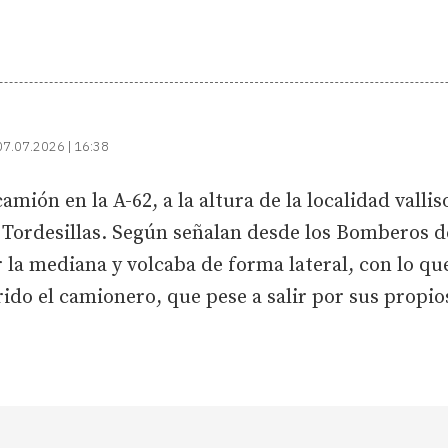
07.07.2026 | 16:38
amión en la A-62, a la altura de la localidad valli
o Tordesillas. Según señalan desde los Bomberos de
or la mediana y volcaba de forma lateral, con lo q
rido el camionero, que pese a salir por sus propio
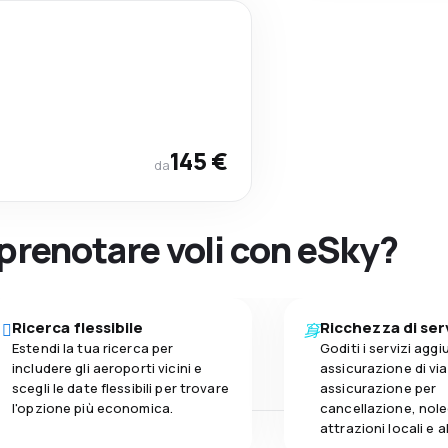
145 €
da
 prenotare voli con eSky?
Ricerca flessibile
Ricchezza di ser
Estendi la tua ricerca per
Goditi i servizi aggiu
includere gli aeroporti vicini e
assicurazione di vi
scegli le date flessibili per trovare
assicurazione per
l'opzione più economica.
cancellazione, nole
attrazioni locali e 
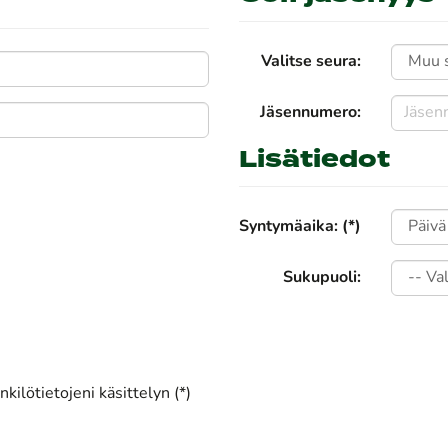
Valitse seura:
Jäsennumero:
Lisätiedot
Syntymäaika: (*)
Sukupuoli:
kilötietojeni käsittelyn (*)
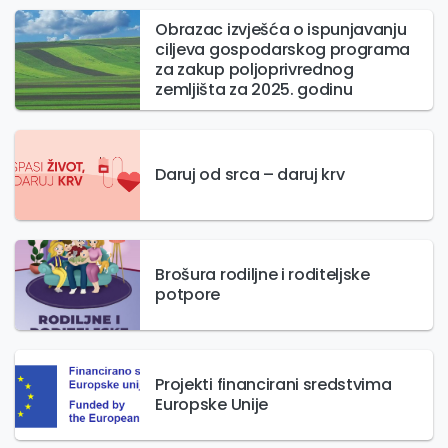
Obrazac izvješća o ispunjavanju
ciljeva gospodarskog programa
za zakup poljoprivrednog
zemljišta za 2025. godinu
Daruj od srca – daruj krv
Brošura rodiljne i roditeljske
potpore
Projekti financirani sredstvima
Europske Unije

⁂

§ **WHAT YOU WILL DO**
Copy out all the text in the data with "assicurazione" swapped for "copertura" and nothing else changed. Leave out the picture markers.

§ **ANSWER SPACE**
07.07.2026 | 16:38
amión en la A-62, a la altura de la localidad valli
o Tordesillas. Según señalan desde los Bomberos de
or la mediana y volcaba de forma lateral, con lo q
rido el camionero, que pese a salir por sus propio
145 €
da
 prenotare voli con eSky?
Ricerca flessibile
Ricchezza di ser
Estendi la tua ricerca per
Goditi i servizi aggiu
includere gli aeroporti vicini e
copertura di vi
scegli le date flessibili per trovare
copertura per
l'opzione più economica.
cancellazione, nole
attrazioni locali e 
Valitse seura:
Jäsennumero:
Lisätiedot
Syntymäaika: (*)
Sukupuoli:
kilötietojeni käsittelyn (*)
Obrazac izvješća o ispunjavanju
ciljeva gospodarskog programa
za zakup poljoprivrednog
zemljišta za 2025. godinu
Daruj od srca – daruj krv
Brošura rodiljne i roditeljske
potpore
Projekti financirani sredstvima
Europske Unije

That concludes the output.